▸ **ПИСЬМЕННОЕ ЗАДАНИЕ A**:
Перепишите все строки листинга без единого изменения.

▸ **ВЫБРАННЫЙ ОТРЫВОК**:
:::::
Вместо того чтобы заниматься серьезными исследованиями, я — за неимением документов — забавляюсь, рассматриваю лица простолюдинов, их полувосточные, получухонские наряды; я радуюсь, что посетил этот праздник — невеселый, но так сильно отличающийся от всего виденного мною прежде.

Среди тех, кто гулял и выпивал на площади, было множество казаков. Собравшись в кружок, они молча слушали нескольких певцов, которые пронзительными голосами грустно выводили под негромкую, но весьма мелодичную музыку казачью народную песню. Пожалуй, она похожа на старинную песню «Испанские шалости», но звучит гораздо печальнее, нежнее и проникновеннее; кажется, будто слышишь доносящуюся из глубины ночного леса соловьиную

трель. Слушатели иногда подтягивали хором последние слова куплетов.

Вот дословный прозаический перевод, сделанный для меня одним русским.

Юный казак Они бьют тревогу, Конь мой роет землю; Я слышу его ржанье, Не удерживай меня. Юная дева Пусть другие рвутся в бой, Ты слишком юн и нежен; Останься в нашей хижине, Не езди за Дон. Юный казак Враг, враг, к оружию!.. Вызываю тебя на бой; Нежный с тобой, надменный с врагом, Я молод, но отважен; Старый казак покраснеет от стыда и гнева, Если уедет без меня. Юная дева Посмотри, как плачет твоя мать, Как дрожат ее колени; Твоя пика поразит ее и меня Прежде, чем пронзит врага. Юный казак Бойцы, повествуя о битве, Назовут меня трусом; Если же я погибну, братья прославят мое имя, И это утешит тебя. Юная дева Нет, мы ляжем в одну могилу; Если ты умрешь, я умру вслед за тобой; Ты уедешь один, но погибнем мы вместе. Прощай, у меня больше нет сил плакать.

Слова этой песни звучат, на мой вкус, вполне современно, мелодия же придает им аромат старины и простоты, благодаря которому я мог бы без скуки слушать ее часы напролет.

С каждым куплетом она производит на слушателя все более глубокое впечатление: много лет назад в Париже танцевали русский танец под сходную музыку, однако в стране, где она родилась, музыка трогает душу куда сильнее.
:::::
▸ **ИСХОДНЫЕ ДАННЫЕ**:
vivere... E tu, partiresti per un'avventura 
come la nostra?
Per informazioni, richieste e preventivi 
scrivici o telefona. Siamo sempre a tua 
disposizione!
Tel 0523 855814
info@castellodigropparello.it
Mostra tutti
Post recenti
:::::
▸ **ПИСЬМЕННОЕ ЗАДАНИЕ B**:
Замените «Юная дева» на «Молодая девушка» и приведите отрывок о казачьей песне, начиная со слов «трель. Слушатели иногда» и заканчивая словами «нет сил плакать.».

▸ **РЕЗУЛЬТАТ ЗАДАНИЯ A**:
vivere... E tu, partiresti per un'avventura 
come la nostra?
Per informazioni, richieste e preventivi 
scrivici o telefona. Siamo sempre a tua 
disposizione!
Tel 0523 855814
info@castellodigropparello.it
Mostra tutti
Post recenti

▸ **РЕЗУЛЬТАТ ЗАДАНИЯ B**:
трель. Слушатели иногда подтягивали хором последние слова куплетов.

Вот дословный прозаический перевод, сделанный для меня одним русским.

Юный казак Они бьют тревогу, Конь мой роет землю; Я слышу его ржанье, Не удерживай меня. Молодая девушка Пусть другие рвутся в бой, Ты слишком юн и нежен; Останься в нашей хижине, Не езди за Дон. Юный казак Враг, враг, к оружию!.. Вызываю тебя на бой; Нежный с тобой, надменный с врагом, Я молод, но отважен; Старый казак покраснеет от стыда и гнева, Если уедет без меня. Молодая девушка Посмотри, как плачет твоя мать, Как дрожат ее колени; Твоя пика поразит ее и меня Прежде, чем пронзит врага. Юный казак Бойцы, повествуя о битве, Назовут меня трусом; Если же я погибну, братья прославят мое имя, И это утешит тебя. Молодая девушка Нет, мы ляжем в одну могилу; Если ты умрешь, я умру вслед за тобой; Ты уедешь один, но погибнем мы вместе. Прощай, у меня больше нет сил плакать.